### 写作任务
接着下面这篇谈2021年外贸企业经营困境的文章往下写,从其最后一句之后续写。

### 待阅文段

施晶晶
“2021年外贸企业很忙,但真的没赚多少钱。”入行十年的邓祺对南风窗总结道。尽管经济复苏,订单量飞起,但不少行业的利润却缩水,疫情制造的贸易危机还没有翻篇。
2021年是中国加入WTO的20周年,也是我们与世界共渡疫情难关的第二年。在全球同此凉热的今天,外贸人是最敏感的一群人。
对见过世面、经受住风浪击打的外贸人来说,疫情,是又一次周期性的全球挑战,是对外贸人、外贸企业抗风险能力的又一次大考。
疫情对经济的影响是分阶段的。初期,大家集体躺平歇业,没有订单的日子,外贸公司靠着余粮硬扛。
在东莞经营一家外贸鞋厂的郭嘉告诉南风窗,2020年,国外商场因为疫情大面积歇业数月,他的客户长时间居家办公,有的甚至发不出工资,导致没有人回复工作邮件,订单也停了。
经历了“没米吃”的苦日子之后,从去年下半年开始,外贸各行业先后迎来了订单量的复苏和反弹。
同时,中国的疫情先一步得到控制,解封开工,欧美、东南亚疫情却屡屡恶化,深陷封锁停工,由此刺激了全球对中国商品的依赖,订单需求和产能开始往中国集中。
可形势如此大好的背面,是原材料成本、海运费持续上涨,现金流周转放缓,缩减了利润,增加了风险。这是2021年外贸人面临的真实困境,“集体渡劫”是他们恰如其分的自嘲。

### 提取数据
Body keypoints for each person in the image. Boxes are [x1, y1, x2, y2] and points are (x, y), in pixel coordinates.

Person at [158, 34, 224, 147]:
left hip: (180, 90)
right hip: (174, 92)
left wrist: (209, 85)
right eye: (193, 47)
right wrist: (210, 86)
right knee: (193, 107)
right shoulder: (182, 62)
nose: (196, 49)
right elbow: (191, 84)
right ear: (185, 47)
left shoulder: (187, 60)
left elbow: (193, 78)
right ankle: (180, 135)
---
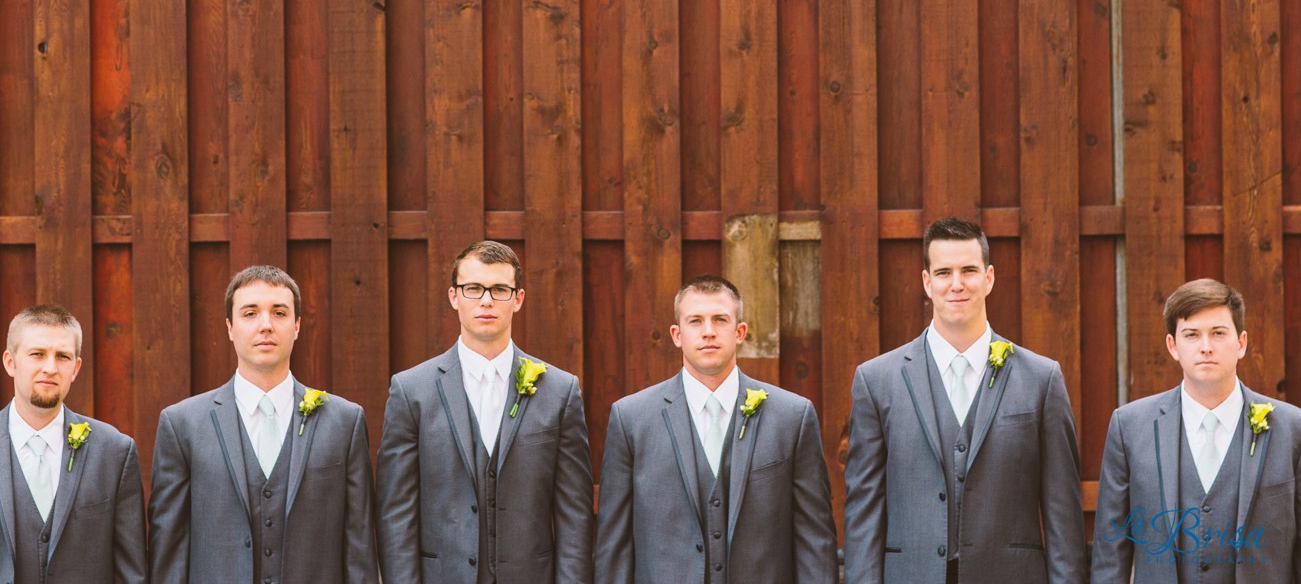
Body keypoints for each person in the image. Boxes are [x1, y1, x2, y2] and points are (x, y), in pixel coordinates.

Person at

### 作答如下
早在7月,一位中国外贸人在网上留言就此诉苦:“今年做了几个大牌运动服单子,到现在还有很多货没有出,大几百万压了半年哪里吃得消?加上订单是前年签的,今天原材料涨价涨得眼泪都掉出来。”
邓祺切身感受到原材料涨价的成本压力,他告诉南风窗,铜铁铝的价格涨得厉害。“供应商涨价在8~10个点左右,几样加起来,真的要亏。机械制造业的利润不高,毛利率也就10%左右。”邓祺所在公司主营的摩托车,属于机械设备,后者是中国外贸出口最多的品类。
原材料成本上涨直接切走外贸企业的净利润,除此之外,汇率波动也让外贸人神经紧张,尤其对出口外贸来说,美元贬值,同样会让净利润缩水。
邓祺告诉南风窗,从去年10月到今年5月,美元兑人民币汇率不稳定,贬值明显,加上因为疫情延长了交货时间,最长拖了4个月,是疫情前交货时长的两倍,其间汇率一度从6.7跌到交货时的6.4,就出现了不小的损失;又因为已经跟客户签订了合同,不能涨价追加,损失只能“自己扛住”。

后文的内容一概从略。